Democracy is about balancing the needs of everyone, and that includes the corporate too. Regulatory bodies should have the necessary independence to hold regular discussions with the stakeholders (the executive, the corporates and the people) so that appropriate regulations can be drafted and more importantly fairly enforced.
It is in the nature of corporate to vie for power with the sovereign and thus in a democracy it is very much necessary to ensure that the corporate never gain gain an upper hand to do so. Regulations can definitely help with this. But ultimately it all about finding the right balance as hurting the corporates too is not the aim and in the best interest of a nation.
It is very abstract. You constantly talk about "the need of regulations" but don't get to specifics. You hope that by hiding in complexity under some abstract body things will work out. In reality, those "regulatory bodies with necessary independence to balance the needs of everyone" will be undeniably influenced by interests groups and shaped by the very people you want to avoid having too much power. Worse still, they get to be put in this position of power indirectly and out of reach from people to express their will through vote or elections.
No matter how much you talk, at the end of the day we all should be asking ourselves what are the things that we want to "regulate" and make it the systems as clear as possible to avoid regulatory traps.
Here is my proposal for a system that can control the abuse of power by corporate entities and at the same time avoid this trap of believing that "regulations" are magic dust that makes anything better:
1. Put a hard cap on the headcount of a corporation. Any company that gets past a certain size (say a few hundred employees) has to be split up by the end of the fiscal year.
2. No single person can be a board member or manager at more than one corporation. No subsidiaries shenanigans, no shell corporations, no "holdings". People and companies can have investments anywhere they want, but these should grant them any executive control over the board.
3. Governments must never bail out a company.
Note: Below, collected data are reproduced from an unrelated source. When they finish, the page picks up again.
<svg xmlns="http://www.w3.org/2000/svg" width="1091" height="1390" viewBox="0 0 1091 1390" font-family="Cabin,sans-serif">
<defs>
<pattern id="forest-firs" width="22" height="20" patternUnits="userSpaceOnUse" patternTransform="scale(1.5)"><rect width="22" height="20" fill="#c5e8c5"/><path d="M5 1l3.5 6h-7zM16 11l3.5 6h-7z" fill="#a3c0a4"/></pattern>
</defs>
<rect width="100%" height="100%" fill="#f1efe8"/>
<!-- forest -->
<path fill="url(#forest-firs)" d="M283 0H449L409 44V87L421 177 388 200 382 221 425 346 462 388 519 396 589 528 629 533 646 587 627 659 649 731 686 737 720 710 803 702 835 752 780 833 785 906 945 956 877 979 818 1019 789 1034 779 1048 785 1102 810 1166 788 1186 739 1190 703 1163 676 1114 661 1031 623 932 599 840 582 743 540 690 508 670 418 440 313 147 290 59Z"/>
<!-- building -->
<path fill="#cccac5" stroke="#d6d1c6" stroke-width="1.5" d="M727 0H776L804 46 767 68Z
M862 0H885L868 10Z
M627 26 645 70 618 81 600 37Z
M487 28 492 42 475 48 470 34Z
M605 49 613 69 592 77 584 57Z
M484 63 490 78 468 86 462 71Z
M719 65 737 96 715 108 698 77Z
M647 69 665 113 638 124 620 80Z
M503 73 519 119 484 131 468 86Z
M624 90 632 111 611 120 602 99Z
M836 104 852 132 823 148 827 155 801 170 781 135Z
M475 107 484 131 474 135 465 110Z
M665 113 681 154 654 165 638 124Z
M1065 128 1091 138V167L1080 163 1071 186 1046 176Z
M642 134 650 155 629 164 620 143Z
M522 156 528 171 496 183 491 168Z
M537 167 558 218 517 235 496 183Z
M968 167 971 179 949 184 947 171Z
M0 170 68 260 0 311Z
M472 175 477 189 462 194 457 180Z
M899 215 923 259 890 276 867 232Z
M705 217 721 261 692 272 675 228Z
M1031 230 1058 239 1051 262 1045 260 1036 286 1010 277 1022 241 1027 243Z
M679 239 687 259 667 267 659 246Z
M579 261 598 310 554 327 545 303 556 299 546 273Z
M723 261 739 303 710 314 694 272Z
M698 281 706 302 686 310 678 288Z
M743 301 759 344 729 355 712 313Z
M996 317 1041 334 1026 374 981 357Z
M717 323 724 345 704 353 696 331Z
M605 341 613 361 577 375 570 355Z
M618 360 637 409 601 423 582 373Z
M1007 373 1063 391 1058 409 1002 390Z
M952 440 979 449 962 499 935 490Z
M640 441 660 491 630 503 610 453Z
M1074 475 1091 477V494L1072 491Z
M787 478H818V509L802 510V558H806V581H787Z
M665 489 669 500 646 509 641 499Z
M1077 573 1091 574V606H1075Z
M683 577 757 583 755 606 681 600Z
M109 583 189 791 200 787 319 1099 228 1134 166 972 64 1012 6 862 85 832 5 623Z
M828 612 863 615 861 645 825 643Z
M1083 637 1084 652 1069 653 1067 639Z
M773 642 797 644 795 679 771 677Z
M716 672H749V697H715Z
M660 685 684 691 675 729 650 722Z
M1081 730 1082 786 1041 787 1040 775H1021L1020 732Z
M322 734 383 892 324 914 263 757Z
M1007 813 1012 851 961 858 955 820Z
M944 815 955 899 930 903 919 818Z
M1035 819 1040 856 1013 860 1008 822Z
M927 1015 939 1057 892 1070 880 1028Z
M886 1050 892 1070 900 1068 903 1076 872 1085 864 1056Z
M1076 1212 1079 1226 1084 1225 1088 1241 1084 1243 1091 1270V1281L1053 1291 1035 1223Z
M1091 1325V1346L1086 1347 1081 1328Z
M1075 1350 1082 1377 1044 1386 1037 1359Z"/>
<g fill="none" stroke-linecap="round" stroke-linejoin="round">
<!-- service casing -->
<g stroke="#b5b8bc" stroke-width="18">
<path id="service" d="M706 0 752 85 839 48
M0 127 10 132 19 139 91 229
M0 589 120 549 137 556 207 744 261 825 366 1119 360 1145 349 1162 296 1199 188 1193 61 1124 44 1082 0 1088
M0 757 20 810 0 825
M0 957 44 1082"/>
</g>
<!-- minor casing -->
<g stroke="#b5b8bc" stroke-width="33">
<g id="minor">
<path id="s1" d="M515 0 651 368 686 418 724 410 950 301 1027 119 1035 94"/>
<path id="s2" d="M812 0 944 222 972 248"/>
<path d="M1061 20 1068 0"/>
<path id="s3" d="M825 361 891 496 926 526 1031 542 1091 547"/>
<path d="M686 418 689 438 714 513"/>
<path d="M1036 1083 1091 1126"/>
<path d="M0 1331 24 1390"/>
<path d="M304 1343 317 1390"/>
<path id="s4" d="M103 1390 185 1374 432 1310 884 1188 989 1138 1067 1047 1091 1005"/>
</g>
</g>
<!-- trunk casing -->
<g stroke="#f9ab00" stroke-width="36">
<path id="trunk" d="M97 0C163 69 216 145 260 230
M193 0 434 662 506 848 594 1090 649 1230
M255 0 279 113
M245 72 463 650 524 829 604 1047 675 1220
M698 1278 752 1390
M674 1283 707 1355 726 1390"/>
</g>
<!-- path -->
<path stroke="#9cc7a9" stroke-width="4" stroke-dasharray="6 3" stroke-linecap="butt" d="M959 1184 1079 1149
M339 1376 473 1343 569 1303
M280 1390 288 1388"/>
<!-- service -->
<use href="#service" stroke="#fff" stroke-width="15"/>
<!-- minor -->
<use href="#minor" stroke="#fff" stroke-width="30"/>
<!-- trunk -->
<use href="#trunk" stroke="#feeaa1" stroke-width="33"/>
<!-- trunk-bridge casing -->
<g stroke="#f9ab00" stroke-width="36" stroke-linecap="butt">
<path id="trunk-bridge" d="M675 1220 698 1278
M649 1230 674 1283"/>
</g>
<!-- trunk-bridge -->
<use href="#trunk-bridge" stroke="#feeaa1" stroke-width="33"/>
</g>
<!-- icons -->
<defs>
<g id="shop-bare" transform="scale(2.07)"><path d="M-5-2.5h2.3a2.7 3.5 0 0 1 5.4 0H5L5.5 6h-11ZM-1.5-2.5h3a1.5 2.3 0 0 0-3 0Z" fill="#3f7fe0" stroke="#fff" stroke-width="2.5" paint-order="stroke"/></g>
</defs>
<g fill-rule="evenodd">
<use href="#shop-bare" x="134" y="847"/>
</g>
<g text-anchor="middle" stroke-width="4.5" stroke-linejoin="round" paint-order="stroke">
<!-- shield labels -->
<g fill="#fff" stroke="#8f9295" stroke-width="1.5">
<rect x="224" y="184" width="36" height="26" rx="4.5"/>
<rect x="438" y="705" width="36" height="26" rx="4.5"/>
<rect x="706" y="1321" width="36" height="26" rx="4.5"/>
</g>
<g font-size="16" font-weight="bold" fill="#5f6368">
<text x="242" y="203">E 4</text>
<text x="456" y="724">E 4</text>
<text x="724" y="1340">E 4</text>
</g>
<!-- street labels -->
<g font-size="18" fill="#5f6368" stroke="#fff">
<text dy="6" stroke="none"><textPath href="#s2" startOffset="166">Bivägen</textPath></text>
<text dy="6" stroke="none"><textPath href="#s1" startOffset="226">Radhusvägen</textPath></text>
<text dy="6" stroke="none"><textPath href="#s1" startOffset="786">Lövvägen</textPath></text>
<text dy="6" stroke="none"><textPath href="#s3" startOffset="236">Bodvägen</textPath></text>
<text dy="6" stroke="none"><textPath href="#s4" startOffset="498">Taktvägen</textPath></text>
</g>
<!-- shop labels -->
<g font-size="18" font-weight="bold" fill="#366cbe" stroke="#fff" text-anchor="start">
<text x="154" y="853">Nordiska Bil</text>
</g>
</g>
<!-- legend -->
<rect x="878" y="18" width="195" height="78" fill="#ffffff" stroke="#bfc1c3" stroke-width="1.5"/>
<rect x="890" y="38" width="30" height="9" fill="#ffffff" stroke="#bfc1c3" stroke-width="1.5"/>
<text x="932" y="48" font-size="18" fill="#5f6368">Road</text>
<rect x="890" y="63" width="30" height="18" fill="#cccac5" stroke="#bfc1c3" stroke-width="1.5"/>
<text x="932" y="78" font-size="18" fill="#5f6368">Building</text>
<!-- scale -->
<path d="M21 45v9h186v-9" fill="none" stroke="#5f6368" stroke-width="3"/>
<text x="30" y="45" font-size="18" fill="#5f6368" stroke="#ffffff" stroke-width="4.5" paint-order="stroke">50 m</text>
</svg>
If no company is "too big to fail", there are no systemic risk and bail-outs are not required.
That is it. By limiting corporations by size, you avoid any single entity to dominate the space, you promote healthy competition, you avoid systemic risks, you avoid rampant inequality and corruption, we don't get lost in a sea of abstractions and we avoid the hell of regulatory capture. We might lose the "benefit" of economies of scale and we will never see a "Unicorn-style startup" and we will never be talking about "FAANG" again, but I think that would be a good thing overall.